If I can do it, you can too.

Up until recently, I did not love my life. I did not feel grateful – I didn’t even want to be in it anymore, honestly. I felt trapped and miserable and like a perpetual failure in the eyes of myself and everyone else. I was stuck in so many self-destructive patterns, left over from years of trauma, nervous system imbalance, and existing in survival mode. I thought that life was always going to happen to me and that I had no control over anything, including my happiness.

In the last year and a half, I have changed in remarkable ways. I never could have guessed that I’d be where I am now. I’m no more stable in the eyes of the “normal” world – in fact, I’m less so. I don’t even have a steady job or a permanent place to live, but I’m happier than I’ve ever been in my life. I’ve learned so much about who I am and what I can do. The inner work isn’t easy, and there have been plenty of times when I felt like I was running in place. Healing isn’t simple or we’d all be doing it.

I cannot describe here all the details of the journey I’ve gone through, but I can say that I both know it will be lifelong and I now look forward to that path. I enjoy revealing new layers of myself, learning how my trauma keeps me stuck, and then moving to heal whatever that particular wound may be. I relish feeling uncomfortable because I now know that’s where my growth lies. Perhaps most important of all, I no longer buy into the hustle culture of our society and its way of keeping us all stuck in survival mode. I refuse to live that way. It was killing me, both soul and body. That may not be the most significant overall transformation on my journey, but it is definitely the key to getting myself out of the wretched cycle I found myself in the last fifteen years.

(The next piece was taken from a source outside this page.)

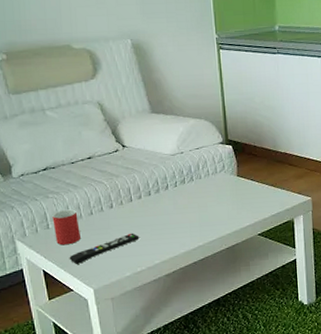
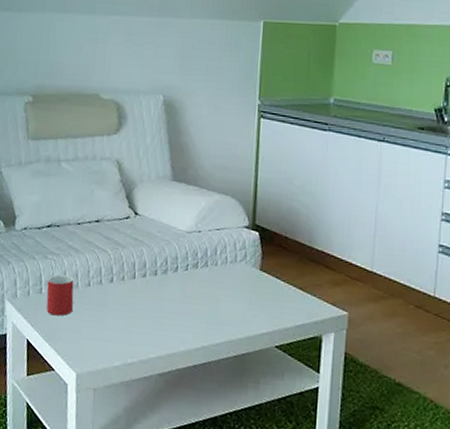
remote control: present [69,233,140,264] -> none [56,315,137,340]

I am now proud of what used to feel embarrassing. I am a creative person, and there is value in my creativity. I am here to expand and embody and live joyfully, not be some robot exploited by our materialistic, consumer-based society. I find all that shit depressing and I will no longer engage in it. And you know what? I used to hate my life, even when it was mostly okay. And now – now I fucking love my life. I don’t necessarily know what comes next, and I’m seeing where it takes me as I go, but I’m here for the ride. I’m happy. I’m strong. I’m grounded and rooted in who I am. I love and celebrate myself. I know that nothing here on this earth defines me – not my job, or my social standing, or my relationship status, or my thoughts and emotions. I am so much more than any of that.

Trust me – if I can move from suicidal depression to where I am today in a mere 18 months, there’s hope for you too. Even when you don’t feel like it. Even when it seems like the tunnel is narrowing and you can no longer see any light. Even when it seems like you’re screaming into the void and no one cares. Those are all stories in your mind, and they aren’t true. When you begin to understand that you are not your stories, everything starts to change.

You can get to a place where you fucking love your life. The work is worth it. I can tell you that from my own experience. I am grateful beyond all belief that I am still here and that I get to experience life as I am today. It’s made all the more beautiful by the darkness I crawled away from. You deserve to be happy. I love you.